KESATU.CO – BANDUNG, Selama beberapa tahun terakhir, semakin banyak publik di negara ini yang menempatkan kereta sebagai moda transportasi terfavorit, apa pun variannya. Satu contohnya, yakni kereta bersubsidi alias Public Service Obligation (PSO).
Buktinya, berdasarkan data PT Kereta Api Indonesia KAI (Persero), peminat kereta bersubsidi semakin membludak.
Acuannya, selama selama 2024, total volume penumpang kereta PSO pada seluruh wilayah kerja, termasuk Wilayah Kerja 2 Bandung, berjumlah 16,49 juta orang,. Khusus Januari 2025, kereta PSO melayani 1,47 juta orang.
Dicky Eka Priandana, Executive Vice President PT KAI (Persero) Daerah Operasi (Daop) 2 Bandung, mengiyakan bahwa peminat kereta PSO di wilayah kerjanya terus bertambah.
Di Wilayah Kerja 2 Bandung, ungkap Dicky Eka Priandana, pada periode Januari -Desember 2024, pihaknya melayani hampir sebanyak 2 juta orang penumpang.
“Tepatnya, volume penumpang kereta PSO pada tahun lalu berjumlah 1.992.092 orang,” tandas Dicky Eka Priandana.
Sedangkan pada bulan perdana 2025, sambung Dicky Eka Priandana, volume penumpang kereta PSO bertambah 14,39 persen secara tahunan atau menjadi 176.785 orang.
Di wilayah kerjanya, ujar Dicky Eka Priandana, pihaknya mengaktifkan empat rangkaian kereta PSO.
Baca Juga: Cetak Prestasi Gemilang, BRI Masuk Daftar Perusahaan Terbaik Asia-Pasifik Versi TIME
Terdiri atas tiga rangkaian kereta jPSO arak jauh. Yakni Kahuripan (Kiaracondong-Blitar), Kutojaya Selatan (Kiaracondong-Kutoarjo), dan Cikuray (Garut – Bandung-Pasarsenen).

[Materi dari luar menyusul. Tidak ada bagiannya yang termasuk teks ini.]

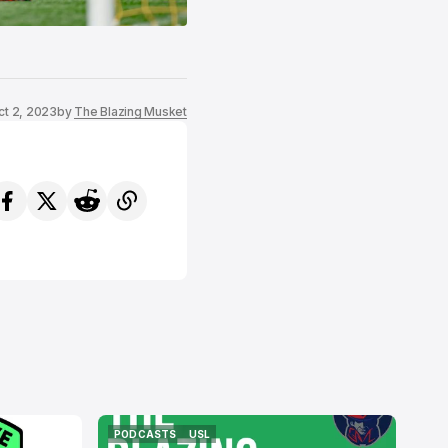
ct 2, 2023
by
The Blazing Musket
PODCASTS
USL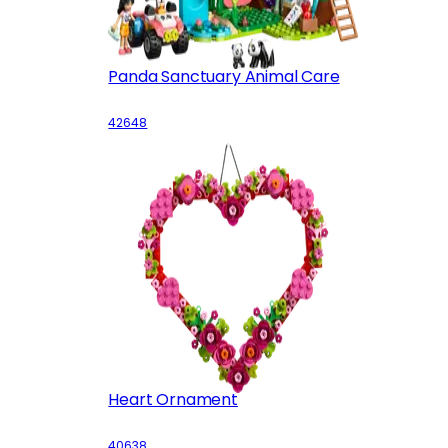
Panda Sanctuary Animal Care
42648
Heart Ornament
40638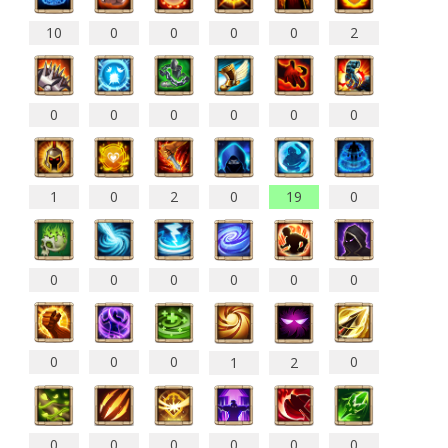
10
0
0
0
0
2
0
0
0
0
0
0
1
0
2
0
19
0
0
0
0
0
0
0
0
0
0
0
1
2
0
0
0
0
0
0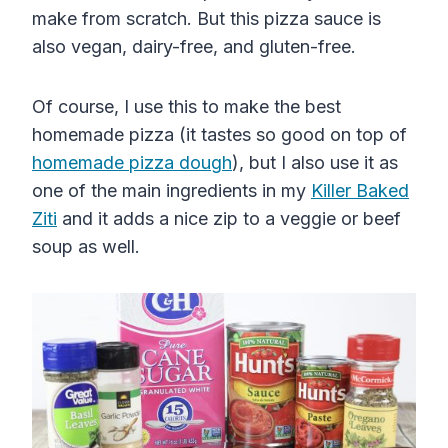
make from scratch. But this pizza sauce is
also vegan, dairy-free, and gluten-free.
Of course, I use this to make the best
homemade pizza
(it tastes so good on top of
homemade
pizza
dough
)
, but I also use it as
one of the main ingredients in my
Killer Baked
Ziti
and it adds a nice zip to a veggie or beef
soup as well.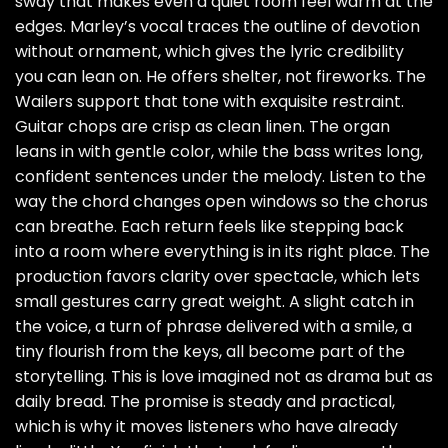
sway that makes even a quiet room feel warm at the
edges. Marley’s vocal traces the outline of devotion
without ornament, which gives the lyric credibility
you can lean on. He offers shelter, not fireworks. The
Wailers support that tone with exquisite restraint.
Guitar chops are crisp as clean linen. The organ
leans in with gentle color, while the bass writes long,
confident sentences under the melody. Listen to the
way the chord changes open windows so the chorus
can breathe. Each return feels like stepping back
into a room where everything is in its right place. The
production favors clarity over spectacle, which lets
small gestures carry great weight. A slight catch in
the voice, a turn of phrase delivered with a smile, a
tiny flourish from the keys, all become part of the
storytelling. This is love imagined not as drama but as
daily bread. The promise is steady and practical,
which is why it moves listeners who have already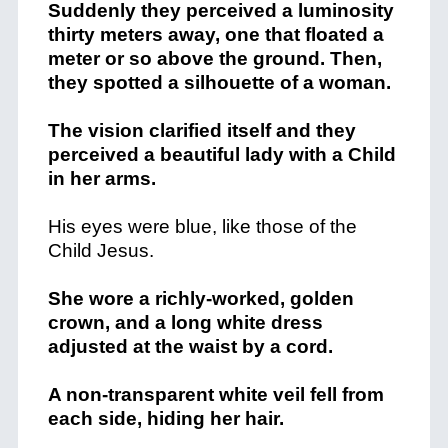
Suddenly they perceived a luminosity
thirty meters away, one that floated a
meter or so above the ground. Then,
they spotted a silhouette of a woman.
The vision clarified itself and they
perceived a beautiful lady with a Child
in her arms.
His eyes were blue, like those of the
Child Jesus.
She wore a richly-worked, golden
crown, and a long white dress
adjusted at the waist by a cord.
A non-transparent white veil fell from
each side, hiding her hair.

Satu lainnya, ungkap Dicky Eka Priandana, adalah kereta lokal yang dikelola jajarannya, yaitu Siliwangi (Cipatat -Sukabumi).
Selain memenuhi kebutuhan transportasi bagi masyarakat, jelas Dicky Eka Priandana, kereta bersubsidi punya peran penting.
“Selain membuat mobilitas, baik orang maupun logistik, terjangkaunya tarif tiket kereta PSO juga bisa menjadi trigger perekonomian,” katanya.
Tarif tiket yang lebih efisien, tukasnya, membuat masyarakat bisa lebih menghemat anggarannya. Secara otomatis, kereta PSO berdampak positif sekaligus men-trigger perkembangan ekonomi. (win)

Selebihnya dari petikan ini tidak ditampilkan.